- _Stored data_
[Start of section]

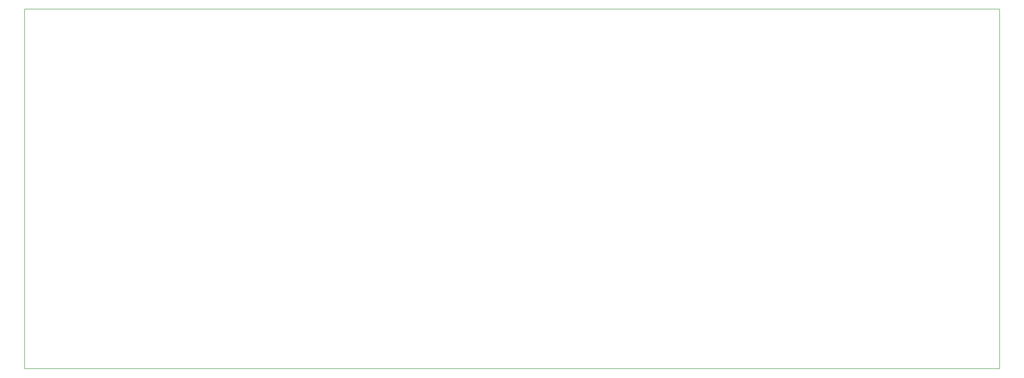
<source format=gbr>
G04 #@! TF.FileFunction,Profile,NP*
%FSLAX46Y46*%
G04 Gerber Fmt 4.6, Leading zero omitted, Abs format (unit mm)*
G04 Created by KiCad (PCBNEW 4.0.2-4+6225~38~ubuntu15.10.1-stable) date Thu 31 Mar 2016 04:29:23 PM CDT*
%MOMM*%
G01*
G04 APERTURE LIST*
%ADD10C,0.100000*%
%ADD11C,0.150000*%
G04 APERTURE END LIST*
D10*
D11*
X47625000Y-184785000D02*
X410210000Y-184785000D01*
X47625000Y-50800000D02*
X47625000Y-184785000D01*
X410210000Y-50800000D02*
X47625000Y-50800000D01*
X410210000Y-184785000D02*
X410210000Y-50800000D01*
M02*

</source>
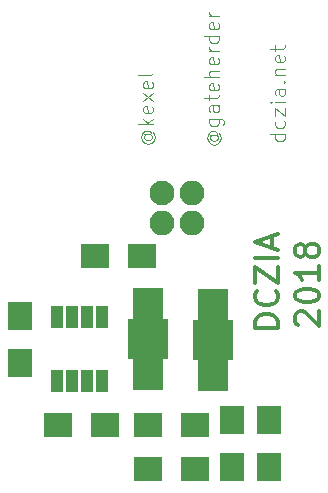
<source format=gts>
G04 #@! TF.FileFunction,Soldermask,Top*
%FSLAX46Y46*%
G04 Gerber Fmt 4.6, Leading zero omitted, Abs format (unit mm)*
G04 Created by KiCad (PCBNEW 4.0.7) date Thursday, July 26, 2018 'PMt' 01:10:45 PM*
%MOMM*%
%LPD*%
G01*
G04 APERTURE LIST*
%ADD10C,0.100000*%
%ADD11C,0.300000*%
%ADD12R,1.000000X1.950000*%
%ADD13R,2.400000X2.100000*%
%ADD14R,2.100000X2.400000*%
%ADD15C,2.100000*%
%ADD16O,2.100000X2.100000*%
%ADD17R,2.500000X2.900000*%
%ADD18R,3.400000X3.400000*%
G04 APERTURE END LIST*
D10*
X104756276Y-75782857D02*
X103506276Y-75782857D01*
X104696752Y-75782857D02*
X104756276Y-75901904D01*
X104756276Y-76140000D01*
X104696752Y-76259047D01*
X104637229Y-76318571D01*
X104518181Y-76378095D01*
X104161038Y-76378095D01*
X104041990Y-76318571D01*
X103982467Y-76259047D01*
X103922943Y-76140000D01*
X103922943Y-75901904D01*
X103982467Y-75782857D01*
X104696752Y-74651905D02*
X104756276Y-74770952D01*
X104756276Y-75009048D01*
X104696752Y-75128095D01*
X104637229Y-75187619D01*
X104518181Y-75247143D01*
X104161038Y-75247143D01*
X104041990Y-75187619D01*
X103982467Y-75128095D01*
X103922943Y-75009048D01*
X103922943Y-74770952D01*
X103982467Y-74651905D01*
X103922943Y-74235238D02*
X103922943Y-73580476D01*
X104756276Y-74235238D01*
X104756276Y-73580476D01*
X104756276Y-73104285D02*
X103922943Y-73104285D01*
X103506276Y-73104285D02*
X103565800Y-73163809D01*
X103625324Y-73104285D01*
X103565800Y-73044761D01*
X103506276Y-73104285D01*
X103625324Y-73104285D01*
X104756276Y-71973333D02*
X104101514Y-71973333D01*
X103982467Y-72032856D01*
X103922943Y-72151904D01*
X103922943Y-72389999D01*
X103982467Y-72509047D01*
X104696752Y-71973333D02*
X104756276Y-72092380D01*
X104756276Y-72389999D01*
X104696752Y-72509047D01*
X104577705Y-72568571D01*
X104458657Y-72568571D01*
X104339610Y-72509047D01*
X104280086Y-72389999D01*
X104280086Y-72092380D01*
X104220562Y-71973333D01*
X104637229Y-71378095D02*
X104696752Y-71318571D01*
X104756276Y-71378095D01*
X104696752Y-71437619D01*
X104637229Y-71378095D01*
X104756276Y-71378095D01*
X103922943Y-70782857D02*
X104756276Y-70782857D01*
X104041990Y-70782857D02*
X103982467Y-70723333D01*
X103922943Y-70604286D01*
X103922943Y-70425714D01*
X103982467Y-70306666D01*
X104101514Y-70247143D01*
X104756276Y-70247143D01*
X104696752Y-69175714D02*
X104756276Y-69294762D01*
X104756276Y-69532857D01*
X104696752Y-69651905D01*
X104577705Y-69711429D01*
X104101514Y-69711429D01*
X103982467Y-69651905D01*
X103922943Y-69532857D01*
X103922943Y-69294762D01*
X103982467Y-69175714D01*
X104101514Y-69116191D01*
X104220562Y-69116191D01*
X104339610Y-69711429D01*
X103922943Y-68759047D02*
X103922943Y-68282857D01*
X103506276Y-68580476D02*
X104577705Y-68580476D01*
X104696752Y-68520952D01*
X104756276Y-68401905D01*
X104756276Y-68282857D01*
D11*
X105826038Y-91947572D02*
X105730800Y-91852334D01*
X105635562Y-91661857D01*
X105635562Y-91185667D01*
X105730800Y-90995191D01*
X105826038Y-90899953D01*
X106016514Y-90804714D01*
X106206990Y-90804714D01*
X106492705Y-90899953D01*
X107635562Y-92042810D01*
X107635562Y-90804714D01*
X105635562Y-89566619D02*
X105635562Y-89376143D01*
X105730800Y-89185667D01*
X105826038Y-89090429D01*
X106016514Y-88995191D01*
X106397467Y-88899952D01*
X106873657Y-88899952D01*
X107254610Y-88995191D01*
X107445086Y-89090429D01*
X107540324Y-89185667D01*
X107635562Y-89376143D01*
X107635562Y-89566619D01*
X107540324Y-89757095D01*
X107445086Y-89852333D01*
X107254610Y-89947572D01*
X106873657Y-90042810D01*
X106397467Y-90042810D01*
X106016514Y-89947572D01*
X105826038Y-89852333D01*
X105730800Y-89757095D01*
X105635562Y-89566619D01*
X107635562Y-86995190D02*
X107635562Y-88138048D01*
X107635562Y-87566619D02*
X105635562Y-87566619D01*
X105921276Y-87757095D01*
X106111752Y-87947571D01*
X106206990Y-88138048D01*
X106492705Y-85852333D02*
X106397467Y-86042809D01*
X106302229Y-86138048D01*
X106111752Y-86233286D01*
X106016514Y-86233286D01*
X105826038Y-86138048D01*
X105730800Y-86042809D01*
X105635562Y-85852333D01*
X105635562Y-85471381D01*
X105730800Y-85280905D01*
X105826038Y-85185667D01*
X106016514Y-85090428D01*
X106111752Y-85090428D01*
X106302229Y-85185667D01*
X106397467Y-85280905D01*
X106492705Y-85471381D01*
X106492705Y-85852333D01*
X106587943Y-86042809D01*
X106683181Y-86138048D01*
X106873657Y-86233286D01*
X107254610Y-86233286D01*
X107445086Y-86138048D01*
X107540324Y-86042809D01*
X107635562Y-85852333D01*
X107635562Y-85471381D01*
X107540324Y-85280905D01*
X107445086Y-85185667D01*
X107254610Y-85090428D01*
X106873657Y-85090428D01*
X106683181Y-85185667D01*
X106587943Y-85280905D01*
X106492705Y-85471381D01*
D10*
X98573038Y-75852143D02*
X98513514Y-75911667D01*
X98453990Y-76030715D01*
X98453990Y-76149762D01*
X98513514Y-76268810D01*
X98573038Y-76328334D01*
X98692086Y-76387858D01*
X98811133Y-76387858D01*
X98930181Y-76328334D01*
X98989705Y-76268810D01*
X99049229Y-76149762D01*
X99049229Y-76030715D01*
X98989705Y-75911667D01*
X98930181Y-75852143D01*
X98453990Y-75852143D02*
X98930181Y-75852143D01*
X98989705Y-75792620D01*
X98989705Y-75733096D01*
X98930181Y-75614048D01*
X98811133Y-75554524D01*
X98513514Y-75554524D01*
X98334943Y-75673572D01*
X98215895Y-75852143D01*
X98156371Y-76090239D01*
X98215895Y-76328334D01*
X98334943Y-76506905D01*
X98513514Y-76625953D01*
X98751610Y-76685477D01*
X98989705Y-76625953D01*
X99168276Y-76506905D01*
X99287324Y-76328334D01*
X99346848Y-76090239D01*
X99287324Y-75852143D01*
X99168276Y-75673572D01*
X98334943Y-74483096D02*
X99346848Y-74483096D01*
X99465895Y-74542619D01*
X99525419Y-74602143D01*
X99584943Y-74721191D01*
X99584943Y-74899762D01*
X99525419Y-75018810D01*
X99108752Y-74483096D02*
X99168276Y-74602143D01*
X99168276Y-74840239D01*
X99108752Y-74959286D01*
X99049229Y-75018810D01*
X98930181Y-75078334D01*
X98573038Y-75078334D01*
X98453990Y-75018810D01*
X98394467Y-74959286D01*
X98334943Y-74840239D01*
X98334943Y-74602143D01*
X98394467Y-74483096D01*
X99168276Y-73352144D02*
X98513514Y-73352144D01*
X98394467Y-73411667D01*
X98334943Y-73530715D01*
X98334943Y-73768810D01*
X98394467Y-73887858D01*
X99108752Y-73352144D02*
X99168276Y-73471191D01*
X99168276Y-73768810D01*
X99108752Y-73887858D01*
X98989705Y-73947382D01*
X98870657Y-73947382D01*
X98751610Y-73887858D01*
X98692086Y-73768810D01*
X98692086Y-73471191D01*
X98632562Y-73352144D01*
X98334943Y-72935477D02*
X98334943Y-72459287D01*
X97918276Y-72756906D02*
X98989705Y-72756906D01*
X99108752Y-72697382D01*
X99168276Y-72578335D01*
X99168276Y-72459287D01*
X99108752Y-71566429D02*
X99168276Y-71685477D01*
X99168276Y-71923572D01*
X99108752Y-72042620D01*
X98989705Y-72102144D01*
X98513514Y-72102144D01*
X98394467Y-72042620D01*
X98334943Y-71923572D01*
X98334943Y-71685477D01*
X98394467Y-71566429D01*
X98513514Y-71506906D01*
X98632562Y-71506906D01*
X98751610Y-72102144D01*
X99168276Y-70971191D02*
X97918276Y-70971191D01*
X99168276Y-70435477D02*
X98513514Y-70435477D01*
X98394467Y-70495000D01*
X98334943Y-70614048D01*
X98334943Y-70792620D01*
X98394467Y-70911667D01*
X98453990Y-70971191D01*
X99108752Y-69364048D02*
X99168276Y-69483096D01*
X99168276Y-69721191D01*
X99108752Y-69840239D01*
X98989705Y-69899763D01*
X98513514Y-69899763D01*
X98394467Y-69840239D01*
X98334943Y-69721191D01*
X98334943Y-69483096D01*
X98394467Y-69364048D01*
X98513514Y-69304525D01*
X98632562Y-69304525D01*
X98751610Y-69899763D01*
X99168276Y-68768810D02*
X98334943Y-68768810D01*
X98573038Y-68768810D02*
X98453990Y-68709286D01*
X98394467Y-68649762D01*
X98334943Y-68530715D01*
X98334943Y-68411667D01*
X99168276Y-67459286D02*
X97918276Y-67459286D01*
X99108752Y-67459286D02*
X99168276Y-67578333D01*
X99168276Y-67816429D01*
X99108752Y-67935476D01*
X99049229Y-67995000D01*
X98930181Y-68054524D01*
X98573038Y-68054524D01*
X98453990Y-67995000D01*
X98394467Y-67935476D01*
X98334943Y-67816429D01*
X98334943Y-67578333D01*
X98394467Y-67459286D01*
X99108752Y-66387857D02*
X99168276Y-66506905D01*
X99168276Y-66745000D01*
X99108752Y-66864048D01*
X98989705Y-66923572D01*
X98513514Y-66923572D01*
X98394467Y-66864048D01*
X98334943Y-66745000D01*
X98334943Y-66506905D01*
X98394467Y-66387857D01*
X98513514Y-66328334D01*
X98632562Y-66328334D01*
X98751610Y-66923572D01*
X99168276Y-65792619D02*
X98334943Y-65792619D01*
X98573038Y-65792619D02*
X98453990Y-65733095D01*
X98394467Y-65673571D01*
X98334943Y-65554524D01*
X98334943Y-65435476D01*
X92985038Y-75802857D02*
X92925514Y-75862381D01*
X92865990Y-75981429D01*
X92865990Y-76100476D01*
X92925514Y-76219524D01*
X92985038Y-76279048D01*
X93104086Y-76338572D01*
X93223133Y-76338572D01*
X93342181Y-76279048D01*
X93401705Y-76219524D01*
X93461229Y-76100476D01*
X93461229Y-75981429D01*
X93401705Y-75862381D01*
X93342181Y-75802857D01*
X92865990Y-75802857D02*
X93342181Y-75802857D01*
X93401705Y-75743334D01*
X93401705Y-75683810D01*
X93342181Y-75564762D01*
X93223133Y-75505238D01*
X92925514Y-75505238D01*
X92746943Y-75624286D01*
X92627895Y-75802857D01*
X92568371Y-76040953D01*
X92627895Y-76279048D01*
X92746943Y-76457619D01*
X92925514Y-76576667D01*
X93163610Y-76636191D01*
X93401705Y-76576667D01*
X93580276Y-76457619D01*
X93699324Y-76279048D01*
X93758848Y-76040953D01*
X93699324Y-75802857D01*
X93580276Y-75624286D01*
X93580276Y-74969524D02*
X92330276Y-74969524D01*
X93104086Y-74850476D02*
X93580276Y-74493333D01*
X92746943Y-74493333D02*
X93223133Y-74969524D01*
X93520752Y-73481428D02*
X93580276Y-73600476D01*
X93580276Y-73838571D01*
X93520752Y-73957619D01*
X93401705Y-74017143D01*
X92925514Y-74017143D01*
X92806467Y-73957619D01*
X92746943Y-73838571D01*
X92746943Y-73600476D01*
X92806467Y-73481428D01*
X92925514Y-73421905D01*
X93044562Y-73421905D01*
X93163610Y-74017143D01*
X93580276Y-73005238D02*
X92746943Y-72350476D01*
X92746943Y-73005238D02*
X93580276Y-72350476D01*
X93520752Y-71398094D02*
X93580276Y-71517142D01*
X93580276Y-71755237D01*
X93520752Y-71874285D01*
X93401705Y-71933809D01*
X92925514Y-71933809D01*
X92806467Y-71874285D01*
X92746943Y-71755237D01*
X92746943Y-71517142D01*
X92806467Y-71398094D01*
X92925514Y-71338571D01*
X93044562Y-71338571D01*
X93163610Y-71933809D01*
X93580276Y-70624285D02*
X93520752Y-70743332D01*
X93401705Y-70802856D01*
X92330276Y-70802856D01*
D11*
X104206562Y-92201524D02*
X102206562Y-92201524D01*
X102206562Y-91725333D01*
X102301800Y-91439619D01*
X102492276Y-91249143D01*
X102682752Y-91153904D01*
X103063705Y-91058666D01*
X103349419Y-91058666D01*
X103730371Y-91153904D01*
X103920848Y-91249143D01*
X104111324Y-91439619D01*
X104206562Y-91725333D01*
X104206562Y-92201524D01*
X104016086Y-89058666D02*
X104111324Y-89153904D01*
X104206562Y-89439619D01*
X104206562Y-89630095D01*
X104111324Y-89915809D01*
X103920848Y-90106285D01*
X103730371Y-90201524D01*
X103349419Y-90296762D01*
X103063705Y-90296762D01*
X102682752Y-90201524D01*
X102492276Y-90106285D01*
X102301800Y-89915809D01*
X102206562Y-89630095D01*
X102206562Y-89439619D01*
X102301800Y-89153904D01*
X102397038Y-89058666D01*
X102206562Y-88392000D02*
X102206562Y-87058666D01*
X104206562Y-88392000D01*
X104206562Y-87058666D01*
X104206562Y-86296762D02*
X102206562Y-86296762D01*
X103635133Y-85439619D02*
X103635133Y-84487238D01*
X104206562Y-85630095D02*
X102206562Y-84963428D01*
X104206562Y-84296761D01*
D12*
X85471000Y-96680000D03*
X86741000Y-96680000D03*
X88011000Y-96680000D03*
X89281000Y-96680000D03*
X89281000Y-91280000D03*
X88011000Y-91280000D03*
X86741000Y-91280000D03*
X85471000Y-91280000D03*
D13*
X92678000Y-86106000D03*
X88678000Y-86106000D03*
X97123000Y-104140000D03*
X93123000Y-104140000D03*
X93123000Y-100457000D03*
X97123000Y-100457000D03*
X89503000Y-100457000D03*
X85503000Y-100457000D03*
D14*
X82346800Y-91218000D03*
X82346800Y-95218000D03*
X100253800Y-99981000D03*
X100253800Y-103981000D03*
X103428800Y-99981000D03*
X103428800Y-103981000D03*
D15*
X94361000Y-80772000D03*
D16*
X94361000Y-83312000D03*
X96901000Y-80772000D03*
X96901000Y-83312000D03*
D17*
X93157040Y-90284300D03*
X93157040Y-95999300D03*
D18*
X93157040Y-93141800D03*
D17*
X98679000Y-90360500D03*
X98679000Y-96075500D03*
D18*
X98679000Y-93218000D03*
M02*

</source>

[End of section]

- _ACTIVITY_
Print the data above exactly, from its first line to the line bearing "X104756276Y-73580476D01*" inclusive, and keep pictures out of the result.

- _RESULT OF THIS EXERCISE_
<source format=gbr>
G04 #@! TF.FileFunction,Profile,NP*
%FSLAX46Y46*%
G04 Gerber Fmt 4.6, Leading zero omitted, Abs format (unit mm)*
G04 Created by KiCad (PCBNEW 4.0.2-4+6225~38~ubuntu15.10.1-stable) date Thu 31 Mar 2016 04:29:23 PM CDT*
%MOMM*%
G01*
G04 APERTURE LIST*
%ADD10C,0.100000*%
%ADD11C,0.150000*%
G04 APERTURE END LIST*
D10*
D11*
X47625000Y-184785000D02*
X410210000Y-184785000D01*
X47625000Y-50800000D02*
X47625000Y-184785000D01*
X410210000Y-50800000D02*
X47625000Y-50800000D01*
X410210000Y-184785000D02*
X410210000Y-50800000D01*
M02*

</source>
<source format=gts>
G04 #@! TF.FileFunction,Soldermask,Top*
%FSLAX46Y46*%
G04 Gerber Fmt 4.6, Leading zero omitted, Abs format (unit mm)*
G04 Created by KiCad (PCBNEW 4.0.7) date Thursday, July 26, 2018 'PMt' 01:10:45 PM*
%MOMM*%
%LPD*%
G01*
G04 APERTURE LIST*
%ADD10C,0.100000*%
%ADD11C,0.300000*%
%ADD12R,1.000000X1.950000*%
%ADD13R,2.400000X2.100000*%
%ADD14R,2.100000X2.400000*%
%ADD15C,2.100000*%
%ADD16O,2.100000X2.100000*%
%ADD17R,2.500000X2.900000*%
%ADD18R,3.400000X3.400000*%
G04 APERTURE END LIST*
D10*
X104756276Y-75782857D02*
X103506276Y-75782857D01*
X104696752Y-75782857D02*
X104756276Y-75901904D01*
X104756276Y-76140000D01*
X104696752Y-76259047D01*
X104637229Y-76318571D01*
X104518181Y-76378095D01*
X104161038Y-76378095D01*
X104041990Y-76318571D01*
X103982467Y-76259047D01*
X103922943Y-76140000D01*
X103922943Y-75901904D01*
X103982467Y-75782857D01*
X104696752Y-74651905D02*
X104756276Y-74770952D01*
X104756276Y-75009048D01*
X104696752Y-75128095D01*
X104637229Y-75187619D01*
X104518181Y-75247143D01*
X104161038Y-75247143D01*
X104041990Y-75187619D01*
X103982467Y-75128095D01*
X103922943Y-75009048D01*
X103922943Y-74770952D01*
X103982467Y-74651905D01*
X103922943Y-74235238D02*
X103922943Y-73580476D01*
X104756276Y-74235238D01*
X104756276Y-73580476D01*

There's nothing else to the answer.